Each line from the one containing "line: (205, 239)" to the last line of the listing below must be reproduced exactly, and nothing more.

________________

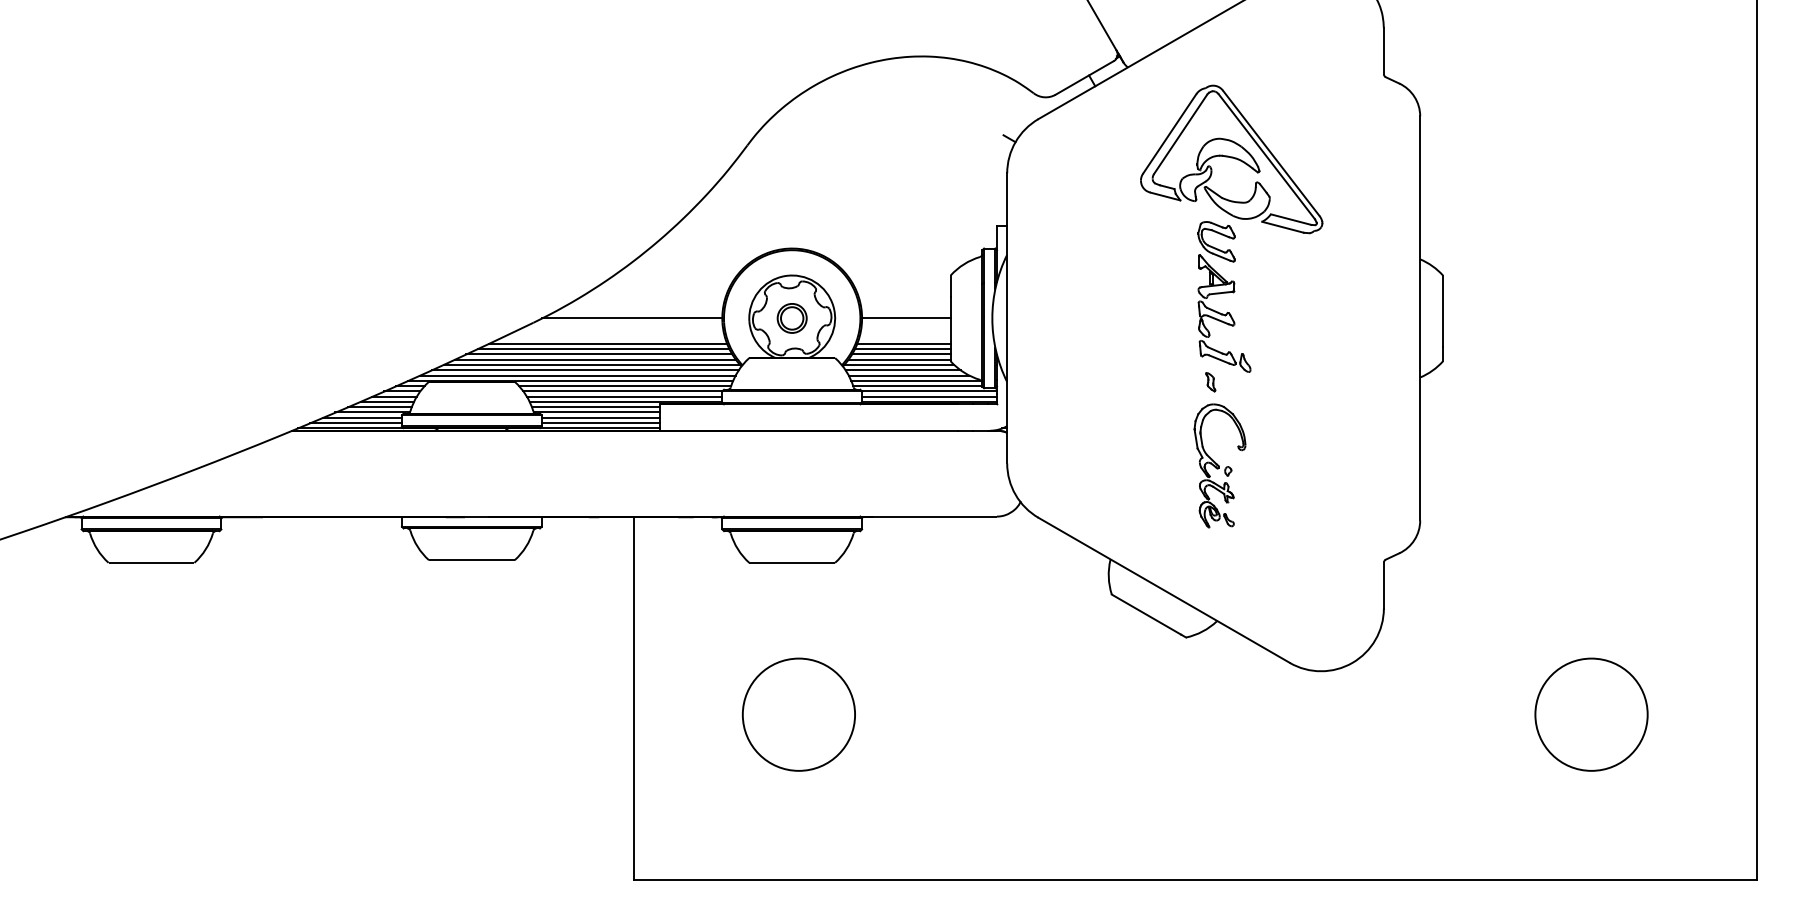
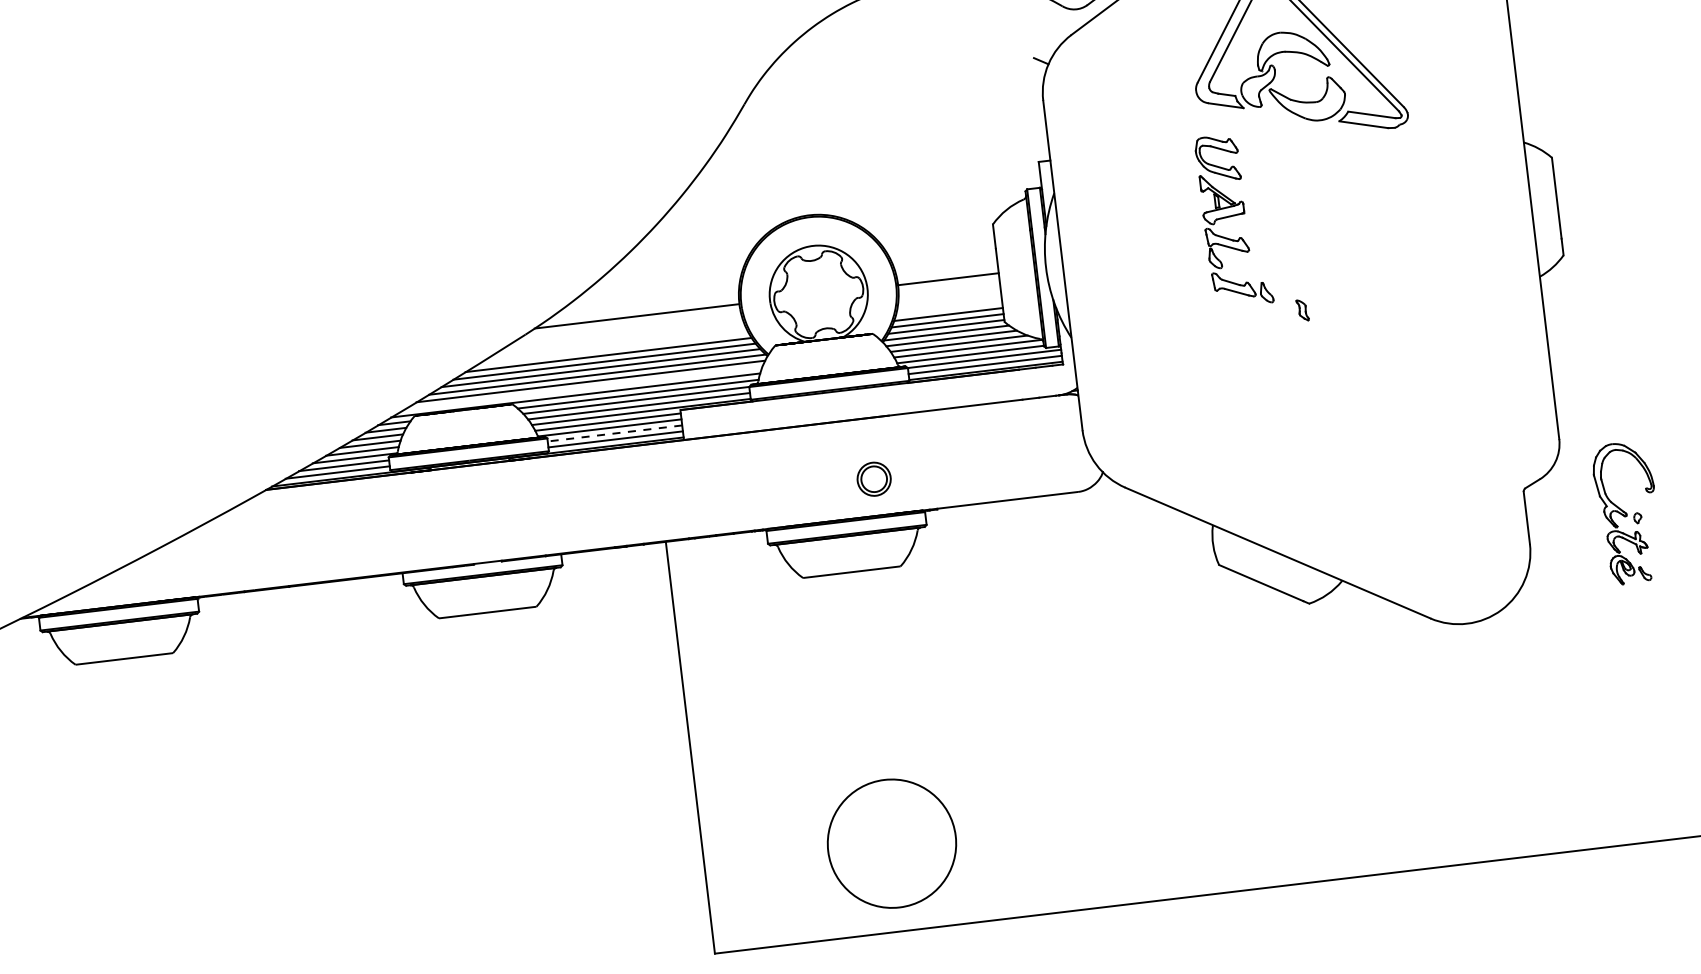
part: (1224, 296) -> (1234, 219), moved
part: (791, 318) -> (873, 479), moved
line: (607, 343) -> (612, 348), removed
line: (903, 343) -> (948, 308), removed
line: (577, 375) -> (582, 388), removed
line: (600, 417) -> (614, 433), solid -> dashed
part: (1219, 465) -> (1627, 512), moved
circle: (798, 714) -> (891, 843), moved

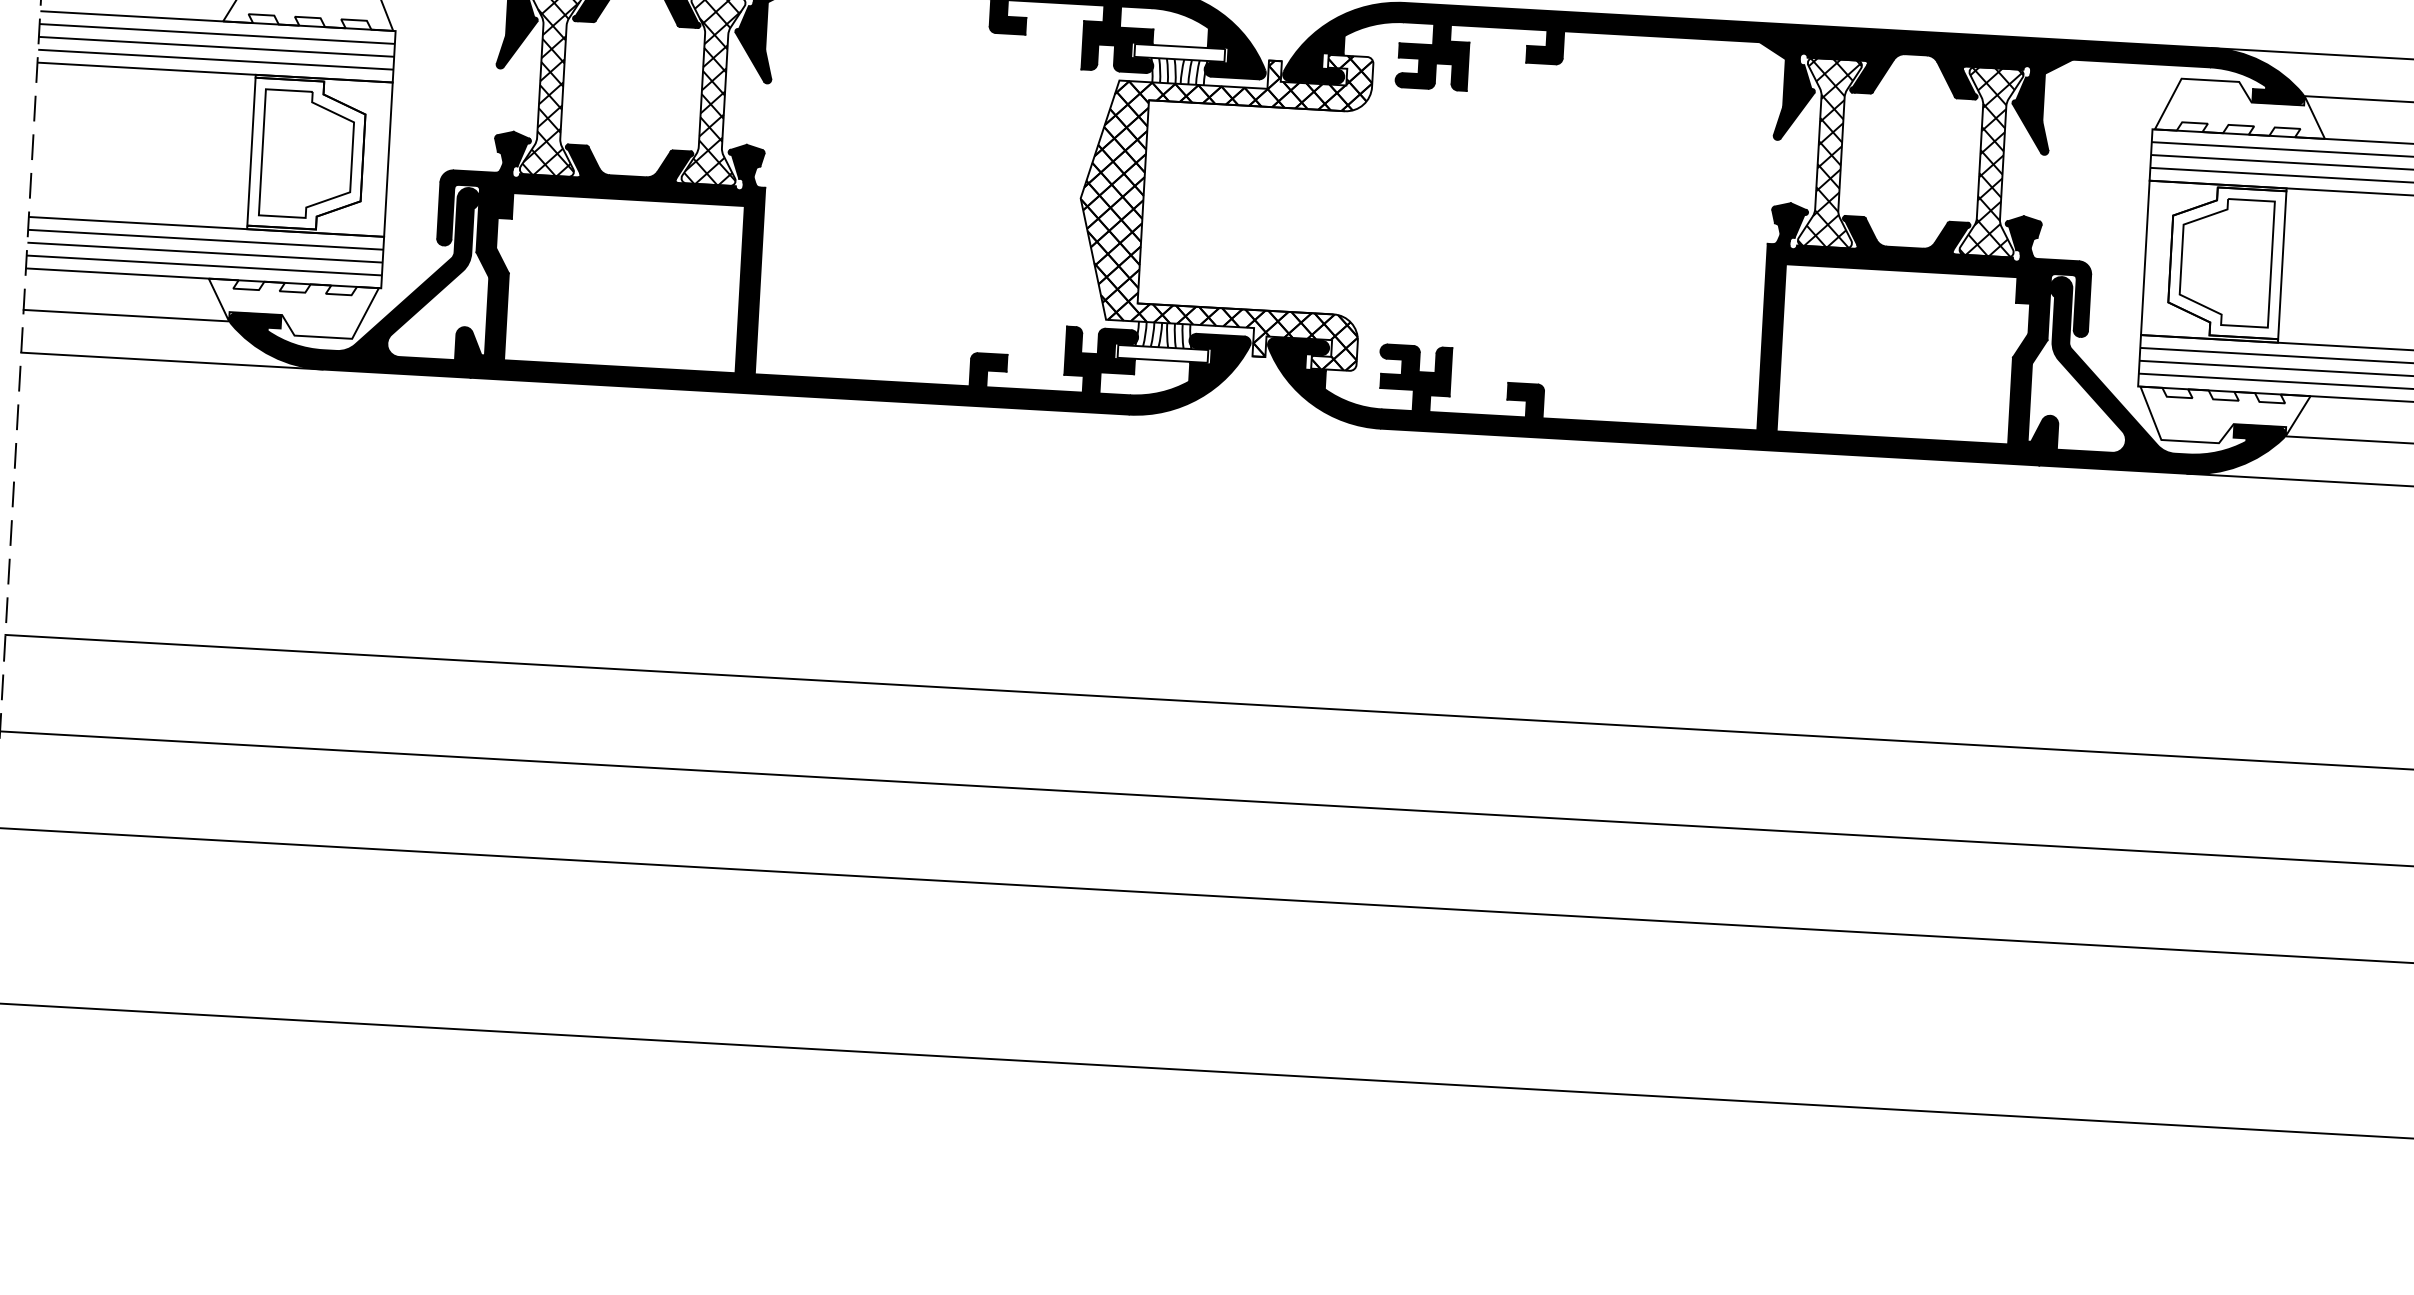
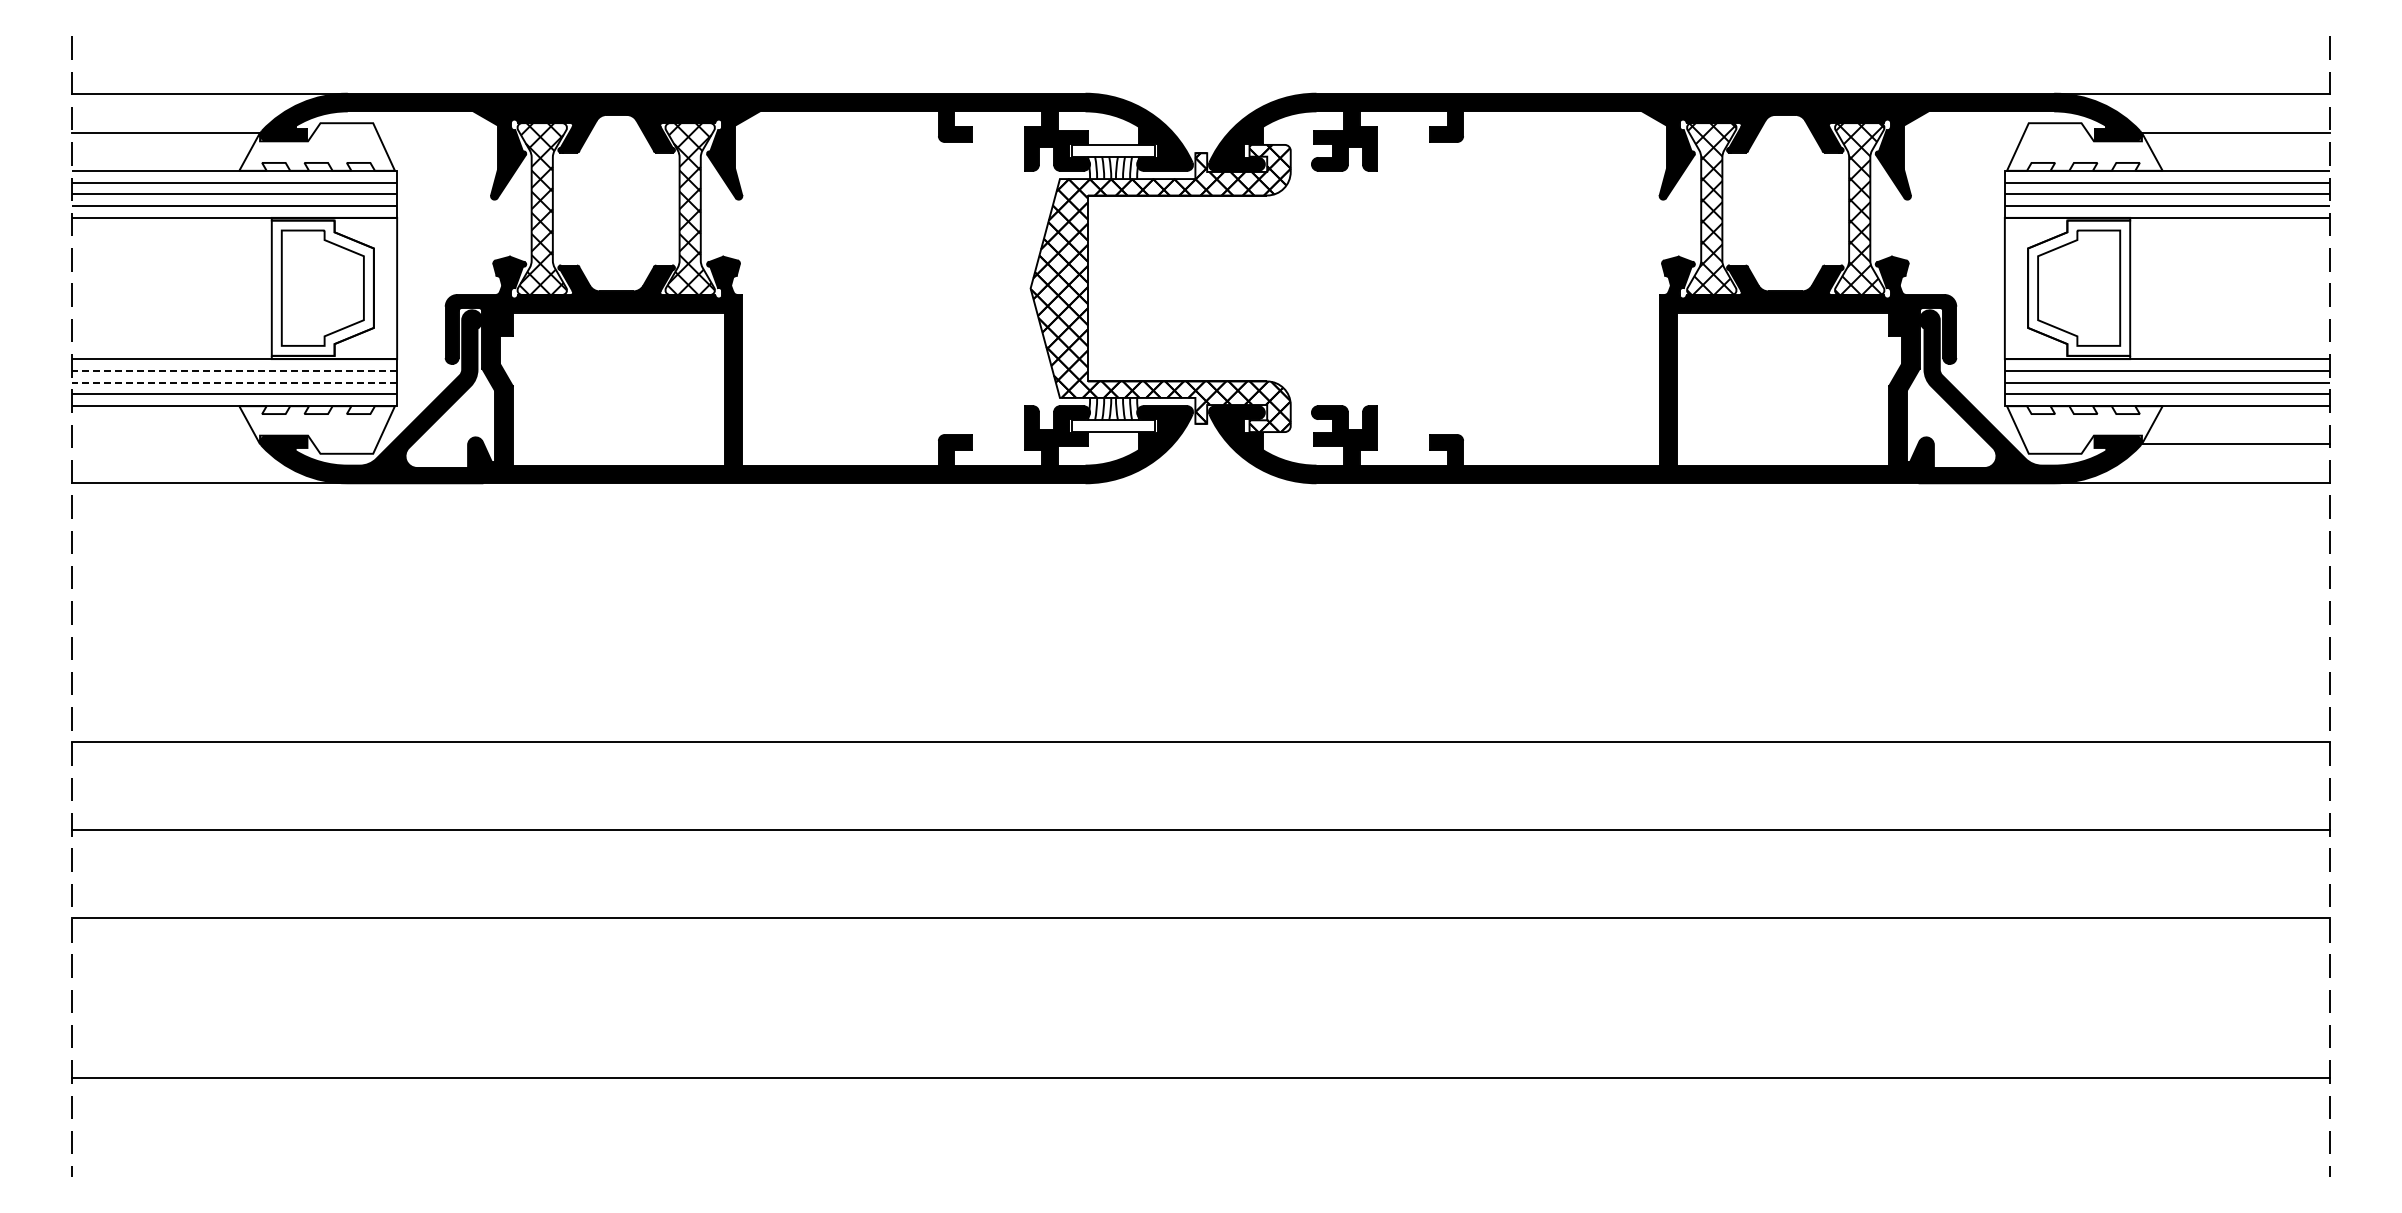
line: (205, 239) -> (234, 370), solid -> dashed
line: (204, 252) -> (234, 382), solid -> dashed
line: (126, 316) -> (166, 444), removed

________________

→ **ANSWER TO THIS PROBLEM**
line: (205, 239) -> (234, 370), solid -> dashed
line: (204, 252) -> (234, 382), solid -> dashed
line: (126, 316) -> (166, 444), removed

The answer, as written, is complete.